> [EXERCISE AIM]:
Copy out the lines verbatim, beginning with the line that contains "Rank the series" and continuing through the line that contains "Between 题朱舍人为史太守写竹 and", with both of these included. Omit the pictures from your answer.

> [PROVIDED RECORDS]:

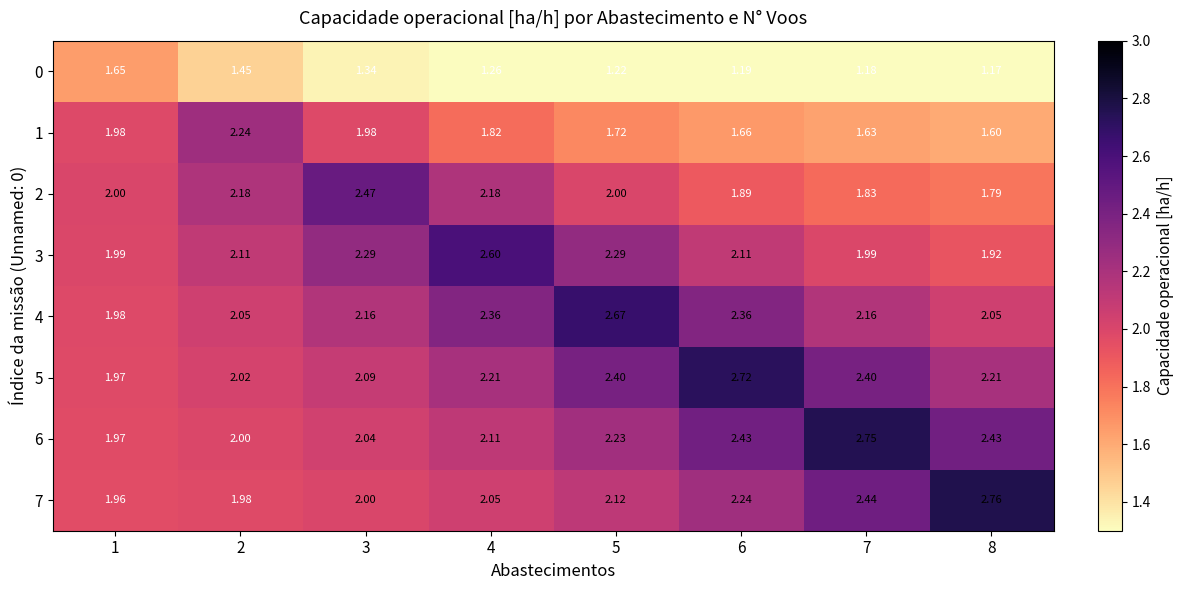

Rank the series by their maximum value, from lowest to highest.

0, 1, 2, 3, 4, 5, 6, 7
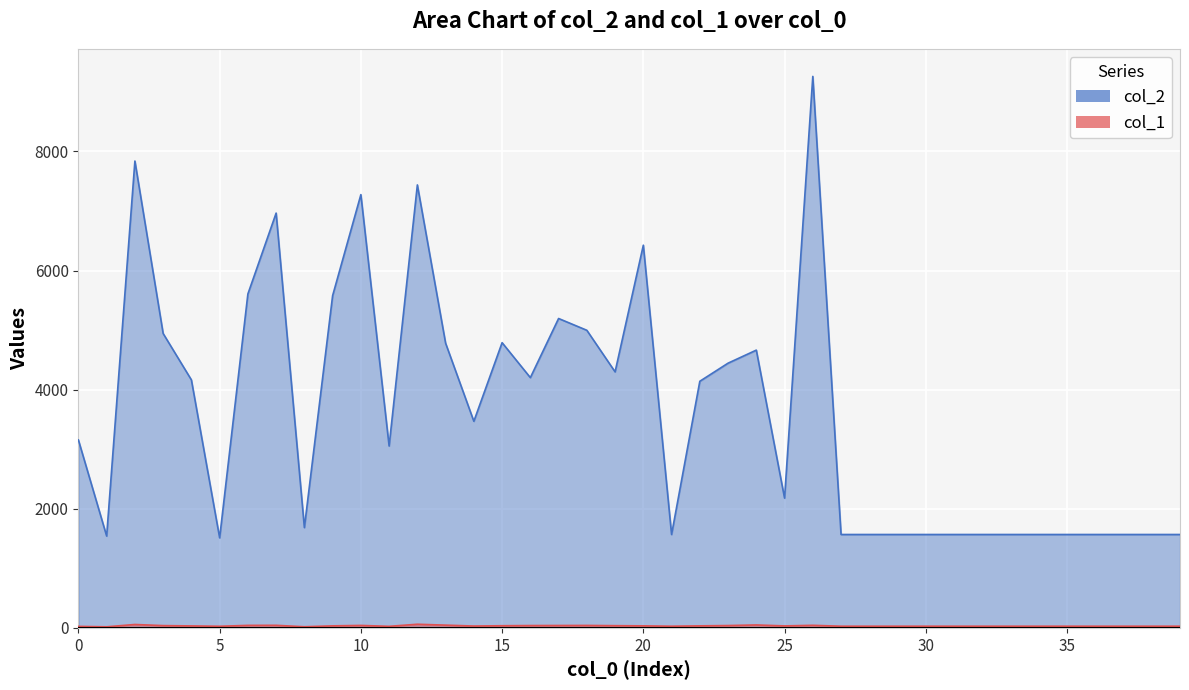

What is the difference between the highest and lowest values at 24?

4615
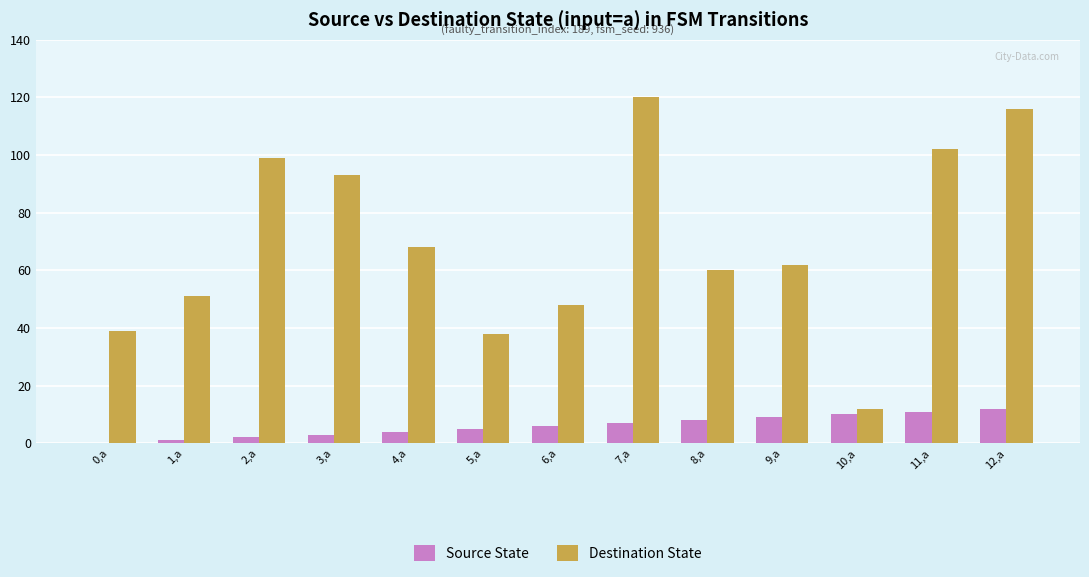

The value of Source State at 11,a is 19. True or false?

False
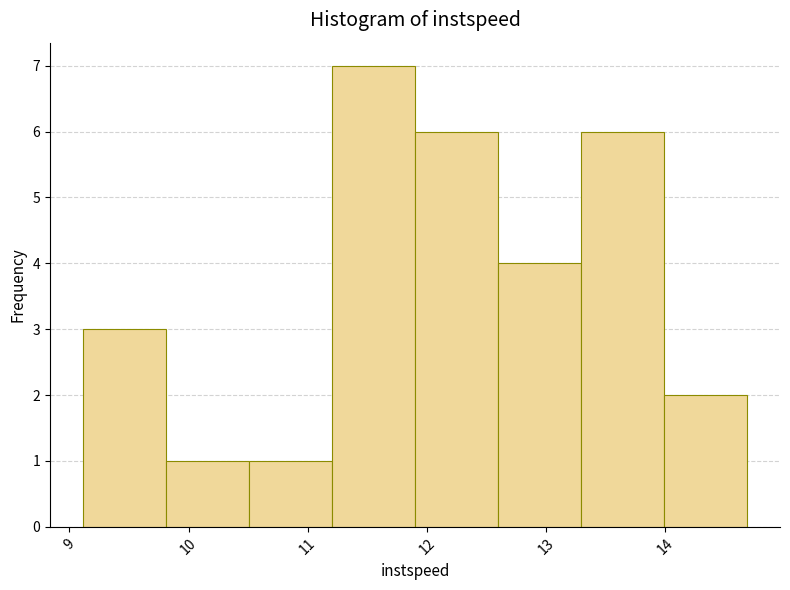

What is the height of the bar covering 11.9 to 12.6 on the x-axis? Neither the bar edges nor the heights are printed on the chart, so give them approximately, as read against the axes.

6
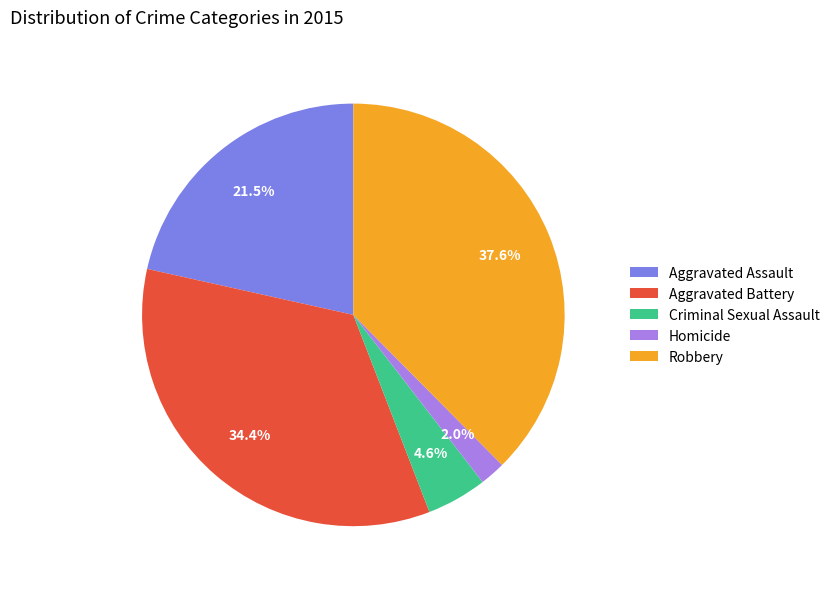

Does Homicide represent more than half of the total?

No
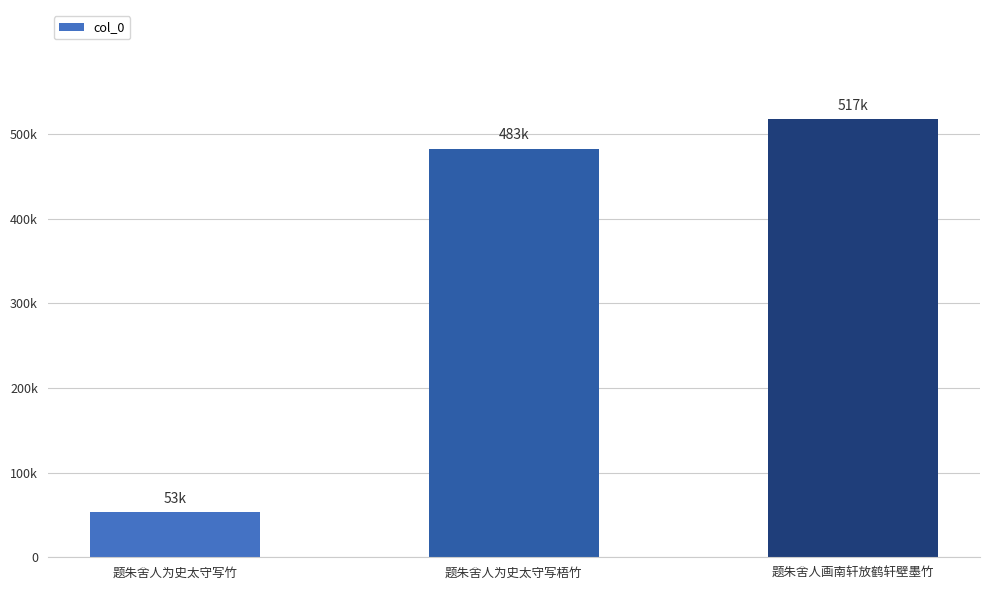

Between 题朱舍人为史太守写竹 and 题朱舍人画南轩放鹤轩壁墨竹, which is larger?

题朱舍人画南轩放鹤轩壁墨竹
* * *
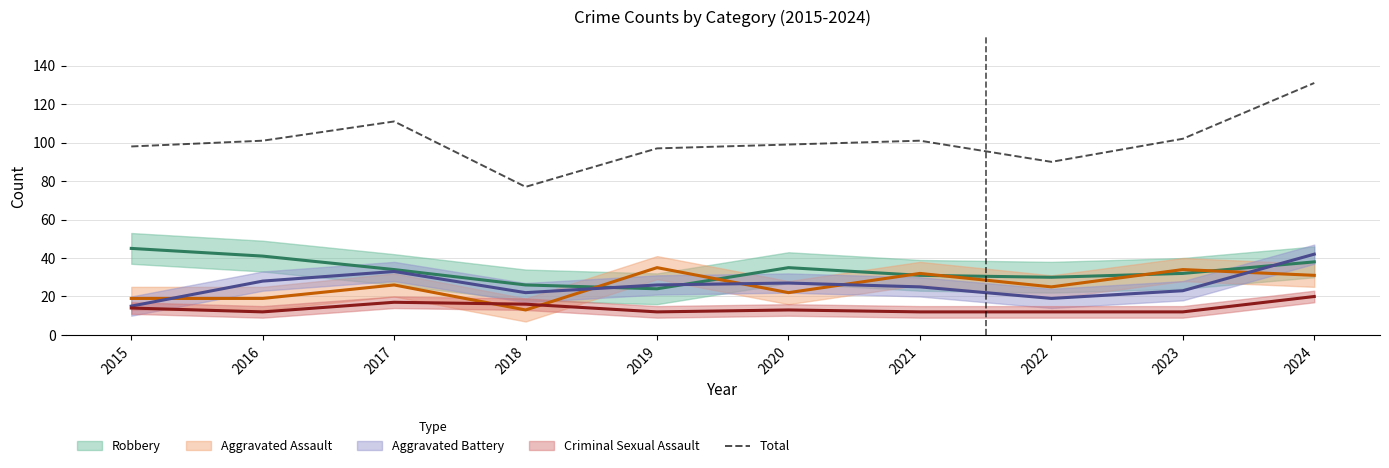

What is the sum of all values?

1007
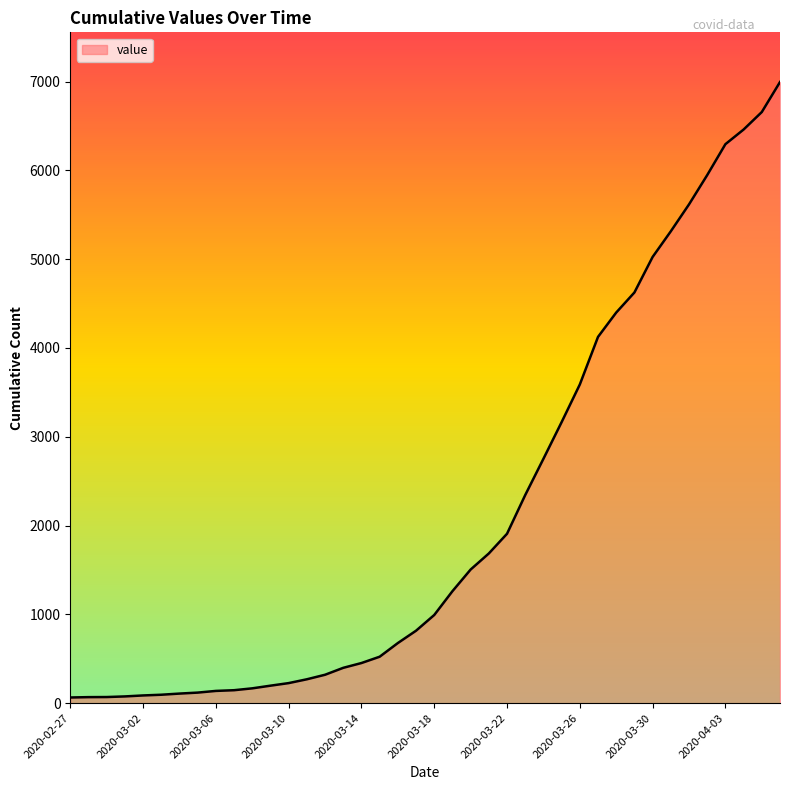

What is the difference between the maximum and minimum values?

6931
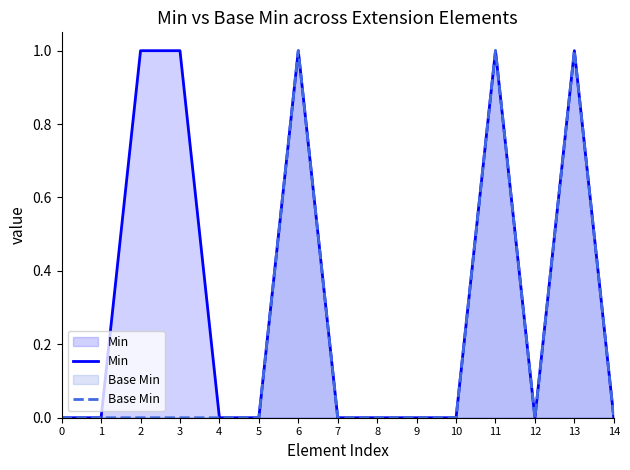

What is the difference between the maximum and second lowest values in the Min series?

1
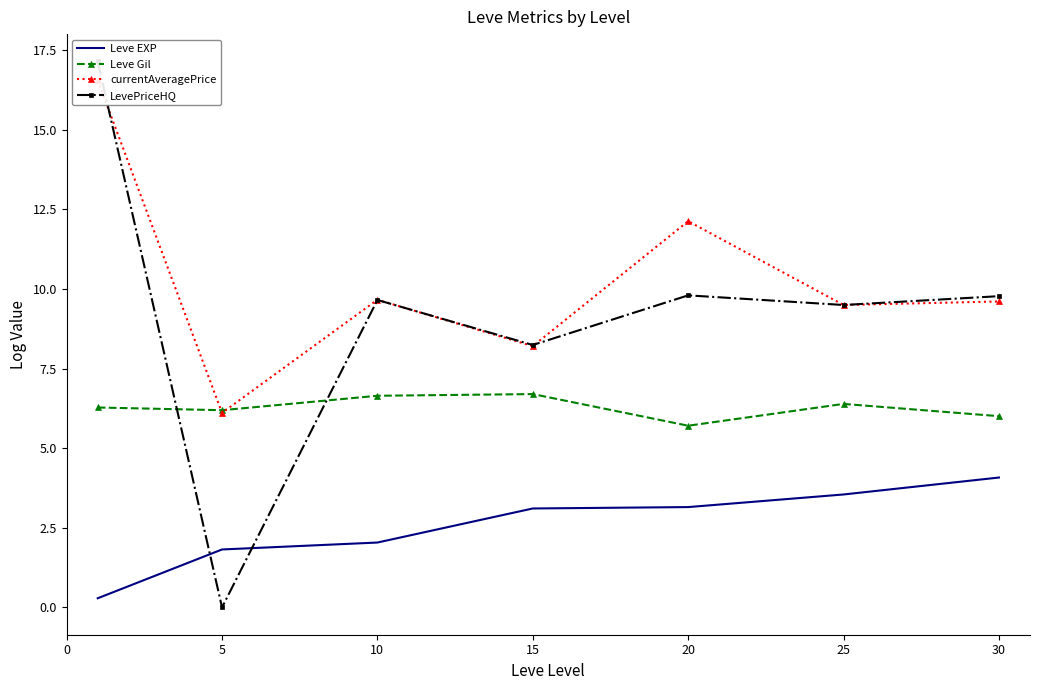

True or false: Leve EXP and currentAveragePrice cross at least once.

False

> [PROBLEM SOLUTION]:
Rank the series by their maximum value, from lowest to highest.

0, 1, 2, 3, 4, 5, 6, 7

What is the difference between the highest and lowest values at 24?

4615

The value of Source State at 11,a is 19. True or false?

False

What is the height of the bar covering 11.9 to 12.6 on the x-axis? Neither the bar edges nor the heights are printed on the chart, so give them approximately, as read against the axes.

6

Does Homicide represent more than half of the total?

No

Between 题朱舍人为史太守写竹 and 题朱舍人画南轩放鹤轩壁墨竹, which is larger?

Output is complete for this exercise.